▶ **ACTIONS TO TAKE**:
- A) From the passage on schema representation in EPE, list the EXPRESS constructs it says can be translated to Snart.
- B) Please quote the passage on schema representation in EPE between "3.2.4 Internal schema" and "process is limited.", inclusive.

▶ **READING PASSAGE**:
========================================================================

3.2.4 Internal schema representation in EPE

In the EPE environment, an EXPRESS schema has an internal representation of its canonical form. EPE is based upon SPE, which utilises Snart as its base representation, so all EXPRESS constructs are translated into Snart definitions in the canonical form. As Snart is an implemented language this provides the ability to compile EXPRESS schemas and populate the resultant compiled schema with data to create models of the domain of the schema.

The amount of the EXPRESS language which is supported in this translation process is limited.

Snart is a full object-oriented language based around Prolog, while EXPRESS is a more imperative language with a style similar to C. All entities, inheritance structures, attributes, unique attribute specifications and some forms of WHERE clauses can be translated to Snart. All procedures and functions, including WHERE clauses which use procedures and functions, are not translated to Snart. In effect, this restriction means that a translation to Snart reduces the EXPRESS definitions in EPE to basic class interfaces with uniqueness and range checking on attribute values. While this is a major reduction in the expressiveness of the original language, this type of definition forms the major part of the principal IDMs that have been developed to date, and even covers the majority of schemas that have evolved from the STEP standard.

========================================================================

Stored records:
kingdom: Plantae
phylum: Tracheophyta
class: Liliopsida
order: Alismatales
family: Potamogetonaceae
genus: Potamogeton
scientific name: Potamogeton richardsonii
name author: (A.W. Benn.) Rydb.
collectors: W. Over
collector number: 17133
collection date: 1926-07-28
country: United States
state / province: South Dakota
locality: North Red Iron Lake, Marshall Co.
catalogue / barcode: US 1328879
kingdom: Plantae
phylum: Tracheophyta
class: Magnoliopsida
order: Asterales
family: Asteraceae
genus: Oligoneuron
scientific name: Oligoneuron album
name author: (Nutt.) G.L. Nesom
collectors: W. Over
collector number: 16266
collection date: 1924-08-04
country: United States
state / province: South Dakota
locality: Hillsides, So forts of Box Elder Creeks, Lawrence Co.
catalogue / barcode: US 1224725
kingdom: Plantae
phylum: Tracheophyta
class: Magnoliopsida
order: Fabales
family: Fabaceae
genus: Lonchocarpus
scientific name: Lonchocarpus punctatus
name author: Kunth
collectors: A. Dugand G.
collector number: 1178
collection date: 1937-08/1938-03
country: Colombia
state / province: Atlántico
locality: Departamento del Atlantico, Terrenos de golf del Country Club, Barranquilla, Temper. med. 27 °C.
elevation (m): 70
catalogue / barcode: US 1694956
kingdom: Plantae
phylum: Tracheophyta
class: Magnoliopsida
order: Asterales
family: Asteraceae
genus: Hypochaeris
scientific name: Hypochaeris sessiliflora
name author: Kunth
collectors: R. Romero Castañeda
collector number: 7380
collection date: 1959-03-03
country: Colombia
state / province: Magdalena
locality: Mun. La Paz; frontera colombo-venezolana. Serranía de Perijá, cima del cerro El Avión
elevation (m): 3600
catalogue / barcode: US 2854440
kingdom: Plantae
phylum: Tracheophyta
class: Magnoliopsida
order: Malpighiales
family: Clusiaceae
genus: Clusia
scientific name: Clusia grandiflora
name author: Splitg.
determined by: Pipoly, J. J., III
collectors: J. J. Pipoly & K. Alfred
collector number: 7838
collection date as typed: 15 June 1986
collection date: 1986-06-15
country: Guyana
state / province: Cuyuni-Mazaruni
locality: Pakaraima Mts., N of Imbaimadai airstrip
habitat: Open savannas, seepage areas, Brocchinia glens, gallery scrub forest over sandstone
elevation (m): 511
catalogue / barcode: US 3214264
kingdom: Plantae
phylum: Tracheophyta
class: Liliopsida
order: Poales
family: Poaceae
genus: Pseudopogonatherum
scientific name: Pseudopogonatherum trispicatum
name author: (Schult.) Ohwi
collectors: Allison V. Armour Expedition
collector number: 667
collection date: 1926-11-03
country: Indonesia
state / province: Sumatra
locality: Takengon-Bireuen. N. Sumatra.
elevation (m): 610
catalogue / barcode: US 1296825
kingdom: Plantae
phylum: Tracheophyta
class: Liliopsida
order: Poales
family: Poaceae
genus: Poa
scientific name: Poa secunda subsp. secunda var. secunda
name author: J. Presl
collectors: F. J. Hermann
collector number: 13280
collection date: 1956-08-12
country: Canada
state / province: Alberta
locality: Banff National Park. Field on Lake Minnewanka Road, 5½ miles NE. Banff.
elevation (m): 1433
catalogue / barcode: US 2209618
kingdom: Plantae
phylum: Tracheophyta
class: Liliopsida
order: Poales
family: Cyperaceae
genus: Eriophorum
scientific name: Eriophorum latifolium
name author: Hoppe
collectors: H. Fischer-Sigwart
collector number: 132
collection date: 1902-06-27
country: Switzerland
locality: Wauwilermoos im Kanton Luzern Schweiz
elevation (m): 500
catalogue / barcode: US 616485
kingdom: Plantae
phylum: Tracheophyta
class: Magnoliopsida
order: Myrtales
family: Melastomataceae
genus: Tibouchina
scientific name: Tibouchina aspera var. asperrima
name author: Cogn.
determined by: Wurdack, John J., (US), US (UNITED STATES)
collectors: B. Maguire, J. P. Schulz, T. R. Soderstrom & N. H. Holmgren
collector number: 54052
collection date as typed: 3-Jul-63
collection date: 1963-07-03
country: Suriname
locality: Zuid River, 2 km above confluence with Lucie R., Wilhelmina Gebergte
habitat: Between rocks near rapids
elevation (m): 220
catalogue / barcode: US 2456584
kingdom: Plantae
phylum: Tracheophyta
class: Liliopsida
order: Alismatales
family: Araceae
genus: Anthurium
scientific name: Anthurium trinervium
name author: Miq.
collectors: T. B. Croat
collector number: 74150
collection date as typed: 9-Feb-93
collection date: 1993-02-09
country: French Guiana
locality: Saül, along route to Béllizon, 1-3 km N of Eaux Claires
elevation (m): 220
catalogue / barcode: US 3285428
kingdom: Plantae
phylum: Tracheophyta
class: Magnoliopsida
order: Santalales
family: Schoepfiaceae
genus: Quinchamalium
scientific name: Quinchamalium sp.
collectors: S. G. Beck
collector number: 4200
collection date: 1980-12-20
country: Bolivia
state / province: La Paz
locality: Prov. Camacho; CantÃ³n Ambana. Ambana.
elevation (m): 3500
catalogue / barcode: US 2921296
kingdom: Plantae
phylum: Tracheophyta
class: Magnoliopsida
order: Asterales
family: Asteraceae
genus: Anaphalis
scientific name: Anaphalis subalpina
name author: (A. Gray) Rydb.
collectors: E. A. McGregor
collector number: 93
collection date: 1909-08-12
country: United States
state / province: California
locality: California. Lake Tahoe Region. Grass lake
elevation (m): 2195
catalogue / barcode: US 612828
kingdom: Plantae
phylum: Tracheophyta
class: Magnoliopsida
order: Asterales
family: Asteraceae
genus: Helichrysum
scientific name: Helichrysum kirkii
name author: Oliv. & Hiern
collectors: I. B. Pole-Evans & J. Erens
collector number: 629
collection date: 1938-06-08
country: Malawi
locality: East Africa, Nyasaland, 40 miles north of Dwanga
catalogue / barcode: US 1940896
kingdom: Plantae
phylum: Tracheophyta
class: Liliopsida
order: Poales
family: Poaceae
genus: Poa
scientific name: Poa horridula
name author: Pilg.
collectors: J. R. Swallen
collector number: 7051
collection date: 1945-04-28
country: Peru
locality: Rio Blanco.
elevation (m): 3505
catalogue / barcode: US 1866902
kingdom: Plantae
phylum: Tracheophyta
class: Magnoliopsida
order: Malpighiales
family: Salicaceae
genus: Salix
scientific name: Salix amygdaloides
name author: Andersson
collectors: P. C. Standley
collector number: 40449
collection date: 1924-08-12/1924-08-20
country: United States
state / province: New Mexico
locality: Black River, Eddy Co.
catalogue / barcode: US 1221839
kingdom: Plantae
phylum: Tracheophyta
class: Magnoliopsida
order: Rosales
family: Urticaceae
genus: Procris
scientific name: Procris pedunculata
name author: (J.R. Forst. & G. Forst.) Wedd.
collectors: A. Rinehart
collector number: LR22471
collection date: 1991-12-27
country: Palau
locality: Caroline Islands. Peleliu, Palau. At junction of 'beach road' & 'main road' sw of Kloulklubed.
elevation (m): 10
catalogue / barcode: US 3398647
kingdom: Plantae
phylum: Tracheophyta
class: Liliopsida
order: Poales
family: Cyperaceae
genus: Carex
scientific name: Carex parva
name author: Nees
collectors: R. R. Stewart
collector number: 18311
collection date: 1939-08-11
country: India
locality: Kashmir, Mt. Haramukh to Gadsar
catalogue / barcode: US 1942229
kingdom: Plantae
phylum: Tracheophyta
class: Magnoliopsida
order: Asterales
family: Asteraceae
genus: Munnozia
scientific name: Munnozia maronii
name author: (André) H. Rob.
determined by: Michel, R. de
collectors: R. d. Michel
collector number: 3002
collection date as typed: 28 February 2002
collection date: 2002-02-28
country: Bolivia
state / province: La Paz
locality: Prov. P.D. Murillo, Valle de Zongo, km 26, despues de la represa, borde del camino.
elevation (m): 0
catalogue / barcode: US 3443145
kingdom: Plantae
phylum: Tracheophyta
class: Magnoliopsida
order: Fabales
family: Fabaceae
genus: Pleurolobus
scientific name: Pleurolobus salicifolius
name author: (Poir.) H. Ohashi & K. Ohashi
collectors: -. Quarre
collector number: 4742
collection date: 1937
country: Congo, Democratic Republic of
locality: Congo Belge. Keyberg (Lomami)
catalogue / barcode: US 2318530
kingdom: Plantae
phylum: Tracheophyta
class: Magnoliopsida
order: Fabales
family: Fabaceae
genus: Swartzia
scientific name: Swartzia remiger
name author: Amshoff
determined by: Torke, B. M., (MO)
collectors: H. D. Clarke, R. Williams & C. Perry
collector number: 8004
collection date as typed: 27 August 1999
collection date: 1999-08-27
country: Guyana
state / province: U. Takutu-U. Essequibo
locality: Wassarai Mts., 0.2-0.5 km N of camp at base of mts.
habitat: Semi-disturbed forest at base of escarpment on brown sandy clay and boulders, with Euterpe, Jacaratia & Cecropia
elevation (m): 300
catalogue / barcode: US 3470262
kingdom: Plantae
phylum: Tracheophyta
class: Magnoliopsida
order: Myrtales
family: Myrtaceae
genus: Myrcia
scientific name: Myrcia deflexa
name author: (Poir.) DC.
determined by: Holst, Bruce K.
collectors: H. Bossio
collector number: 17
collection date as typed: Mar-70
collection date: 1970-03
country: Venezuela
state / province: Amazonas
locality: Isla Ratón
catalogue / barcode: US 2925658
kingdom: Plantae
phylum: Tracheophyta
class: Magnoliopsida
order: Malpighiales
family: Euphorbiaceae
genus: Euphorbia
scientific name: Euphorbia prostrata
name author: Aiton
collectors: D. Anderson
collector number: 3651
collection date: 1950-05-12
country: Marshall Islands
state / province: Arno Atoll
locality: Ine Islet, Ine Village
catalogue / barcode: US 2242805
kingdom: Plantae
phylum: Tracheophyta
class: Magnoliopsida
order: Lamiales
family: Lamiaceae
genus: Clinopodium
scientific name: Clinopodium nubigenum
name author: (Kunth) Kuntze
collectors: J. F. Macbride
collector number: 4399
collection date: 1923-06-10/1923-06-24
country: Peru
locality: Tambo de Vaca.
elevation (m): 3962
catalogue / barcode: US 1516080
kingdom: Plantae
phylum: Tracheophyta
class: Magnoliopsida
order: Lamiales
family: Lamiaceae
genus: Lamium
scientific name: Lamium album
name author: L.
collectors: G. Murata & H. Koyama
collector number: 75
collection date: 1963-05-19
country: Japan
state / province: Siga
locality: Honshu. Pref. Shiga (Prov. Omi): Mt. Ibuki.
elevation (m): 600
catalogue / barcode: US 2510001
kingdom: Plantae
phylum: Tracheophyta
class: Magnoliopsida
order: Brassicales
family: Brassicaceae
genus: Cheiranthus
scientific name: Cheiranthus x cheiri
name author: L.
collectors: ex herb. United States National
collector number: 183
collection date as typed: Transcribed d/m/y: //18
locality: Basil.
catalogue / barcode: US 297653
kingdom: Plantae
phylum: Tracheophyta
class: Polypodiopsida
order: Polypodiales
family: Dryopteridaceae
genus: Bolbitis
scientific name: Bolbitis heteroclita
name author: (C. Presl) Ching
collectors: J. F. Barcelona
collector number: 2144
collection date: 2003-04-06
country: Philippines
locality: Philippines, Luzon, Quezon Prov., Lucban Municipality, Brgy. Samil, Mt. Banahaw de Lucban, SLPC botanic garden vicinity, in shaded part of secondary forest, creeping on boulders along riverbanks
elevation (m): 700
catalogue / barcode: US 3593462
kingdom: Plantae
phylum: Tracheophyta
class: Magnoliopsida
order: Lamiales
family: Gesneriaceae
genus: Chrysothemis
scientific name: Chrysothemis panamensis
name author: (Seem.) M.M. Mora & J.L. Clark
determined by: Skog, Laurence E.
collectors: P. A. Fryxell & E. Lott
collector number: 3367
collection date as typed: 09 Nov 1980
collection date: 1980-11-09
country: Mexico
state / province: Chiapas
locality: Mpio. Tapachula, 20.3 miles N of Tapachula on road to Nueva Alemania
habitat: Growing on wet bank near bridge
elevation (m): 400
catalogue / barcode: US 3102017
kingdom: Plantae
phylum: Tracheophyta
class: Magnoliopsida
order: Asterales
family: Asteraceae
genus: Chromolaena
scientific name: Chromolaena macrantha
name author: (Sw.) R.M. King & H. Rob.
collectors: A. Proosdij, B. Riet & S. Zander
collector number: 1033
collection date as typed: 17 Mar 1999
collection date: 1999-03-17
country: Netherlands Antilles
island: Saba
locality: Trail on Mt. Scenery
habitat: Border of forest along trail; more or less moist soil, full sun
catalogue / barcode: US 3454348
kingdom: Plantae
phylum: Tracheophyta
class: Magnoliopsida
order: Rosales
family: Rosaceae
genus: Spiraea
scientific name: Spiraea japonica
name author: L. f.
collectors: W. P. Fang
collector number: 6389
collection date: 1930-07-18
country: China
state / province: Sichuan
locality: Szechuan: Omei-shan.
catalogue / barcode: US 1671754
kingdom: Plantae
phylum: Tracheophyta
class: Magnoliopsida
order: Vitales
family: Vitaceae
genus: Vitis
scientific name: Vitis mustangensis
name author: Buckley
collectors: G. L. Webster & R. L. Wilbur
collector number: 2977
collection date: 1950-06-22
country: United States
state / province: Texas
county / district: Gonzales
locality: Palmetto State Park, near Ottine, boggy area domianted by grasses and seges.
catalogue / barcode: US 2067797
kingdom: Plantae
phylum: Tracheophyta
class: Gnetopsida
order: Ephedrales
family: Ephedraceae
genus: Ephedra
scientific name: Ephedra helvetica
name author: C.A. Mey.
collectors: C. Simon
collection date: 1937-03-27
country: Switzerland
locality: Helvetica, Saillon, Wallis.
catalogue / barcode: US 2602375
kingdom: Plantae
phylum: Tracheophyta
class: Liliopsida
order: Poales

========================================================================

▶ **SOLUTIONS TO EACH TASK**:
- A)
- Entities
- Inheritance structures
- Attributes
- Unique attribute specifications
- Some forms of WHERE clauses

- B)
3.2.4 Internal schema representation in EPE

In the EPE environment, an EXPRESS schema has an internal representation of its canonical form. EPE is based upon SPE, which utilises Snart as its base representation, so all EXPRESS constructs are translated into Snart definitions in the canonical form. As Snart is an implemented language this provides the ability to compile EXPRESS schemas and populate the resultant compiled schema with data to create models of the domain of the schema.

The amount of the EXPRESS language which is supported in this translation process is limited.